Fife Terry D, Colebatch James G, Kerber Kevin A, Brantberg Krister, Strupp Michael, Lee Hyung, Walker Mark F, Ashman Eric, Fletcher Jeffrey, Callaghan Brian, Gloss David S
From the Department of Neurology (T.D.F.), Barrow Neurological Institute and University of Arizona College of Medicine, Phoenix; Department of Neurology (J.G.C.), Prince of Wales Hospital, Clinical School, University of New South Wales and Neuroscience Research Australia, Randwick, Sydney; Departments of Neurology (K.A.K., B.C.) and Neurosurgery (J.F.), University of Michigan, Ann Arbor; Department of Audiology and Neurotology (K.B.), Karolinska University Hospital, Stockholm, Sweden; Department of Neurology and German Center for Dizziness and Balance Disorders (M.S.), University of Munich, Germany; Department of Neurology (H.L.), Keimyung University School of Medicine, Daegu, South Korea; Department of Neurology (M.F.W.), Case Western Reserve University, and Louis Stokes Cleveland Veterans Affairs Medical Center, OH; Bronson Neuroscience Center (E.A.), Kalamazoo, MI; and Department of Neurology (D.S.G.), Charleston Area Medical Center, WV.

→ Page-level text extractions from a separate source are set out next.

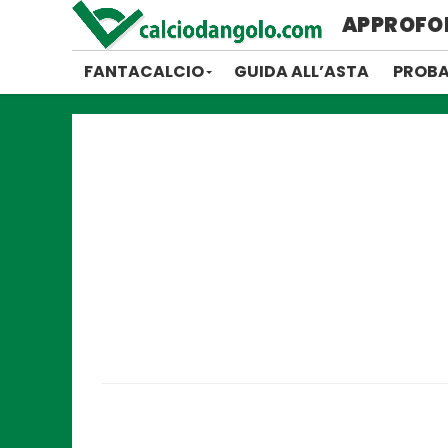
APPROFO
FANTACALCIO
GUIDA ALL’ASTA
PROBA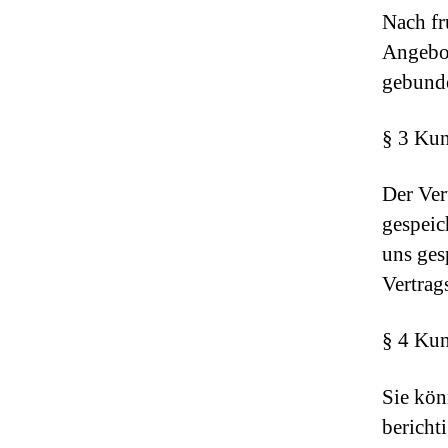
Nach fr
Angebot
gebund
§ 3 Kun
Der Ver
gespeic
uns ges
Vertrags
§ 4 Kun
Sie kön
bericht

Neurology. 2017 Nov 28;89(22):2288-2296. doi: 10.1212/WNL.0000000000004690. Epub 2017 Nov 1.
To systematically review the evidence and make recommendations with regard to diagnostic utility of cervical and ocular vestibular evoked myogenic potentials (cVEMP and oVEMP, respectively). Four questions were asked: Does cVEMP accurately identify superior canal dehiscence syndrome (SCDS)? Does oVEMP accurately identify SCDS? For suspected vestibular symptoms, does cVEMP/oVEMP accurately identify vestibular dysfunction related to the saccule/utricle? For vestibular symptoms, does cVEMP/oVEMP accurately and substantively aid diagnosis of any specific vestibular disorder besides SCDS?
The guideline panel identified and classified relevant published studies (January 1980-December 2016) according to the 2004 American Academy of Neurology process.
Level C positive: Clinicians may use cVEMP stimulus threshold values to distinguish SCDS from controls (2 Class III studies) (sensitivity 86%-91%, specificity 90%-96%). Corrected cVEMP amplitude may be used to distinguish SCDS from controls (2 Class III studies) (sensitivity 100%, specificity 93%). Clinicians may use oVEMP amplitude to distinguish SCDS from normal controls (3 Class III studies) (sensitivity 77%-100%, specificity 98%-100%). oVEMP threshold may be used to aid in distinguishing SCDS from controls (3 Class III studies) (sensitivity 70%-100%, specificity 77%-100%). Level U: Evidence is insufficient to determine whether cVEMP and oVEMP can accurately identify vestibular function specifically related to the saccule/utricle, or whether cVEMP or oVEMP is useful in diagnosing vestibular neuritis or Ménière disease. Level C negative: It has not been demonstrated that cVEMP substantively aids in diagnosing benign paroxysmal positional vertigo, or that cVEMP or oVEMP aids in diagnosing/managing vestibular migraine.
系统评价关于颈肌和眼肌前庭诱发肌源性电位(分别为cVEMP和oVEMP)诊断效用的证据并提出建议。提出了四个问题:cVEMP能否准确识别半规管裂综合征(SCDS)?oVEMP能否准确识别SCDS?对于疑似前庭症状,cVEMP/oVEMP能否准确识别与球囊/椭圆囊相关的前庭功能障碍?对于前庭症状,cVEMP/oVEMP除了SCDS之外能否准确且实质性地辅助诊断任何特定的前庭疾病?
指南小组根据2004年美国神经病学学会的流程对相关已发表研究(1980年1月至2016年12月)进行识别和分类。
C级阳性:临床医生可使用cVEMP刺激阈值将SCDS与对照组区分开来(2项III类研究)(敏感性86%-91%,特异性90%-96%)。校正后的cVEMP振幅可用于将SCDS与对照组区分开来(2项III类研究)(敏感性100%,特异性93%)。临床医生可使用oVEMP振幅将SCDS与正常对照组区分开来(3项III类研究)(敏感性77%-100%,特异性98%-100%)。oVEMP阈值可用于辅助将SCDS与对照组区分开来(3项III类研究)(敏感性70%-100%,特异性77%-100%)。U级:证据不足,无法确定cVEMP和oVEMP是否能准确识别与球囊/椭圆囊特异性相关的前庭功能,或者cVEMP或oVEMP是否有助于诊断前庭神经炎或梅尼埃病。C级阴性:尚未证明cVEMP能实质性地辅助诊断良性阵发性位置性眩晕,或者cVEMP或oVEMP能辅助诊断/管理前庭性偏头痛。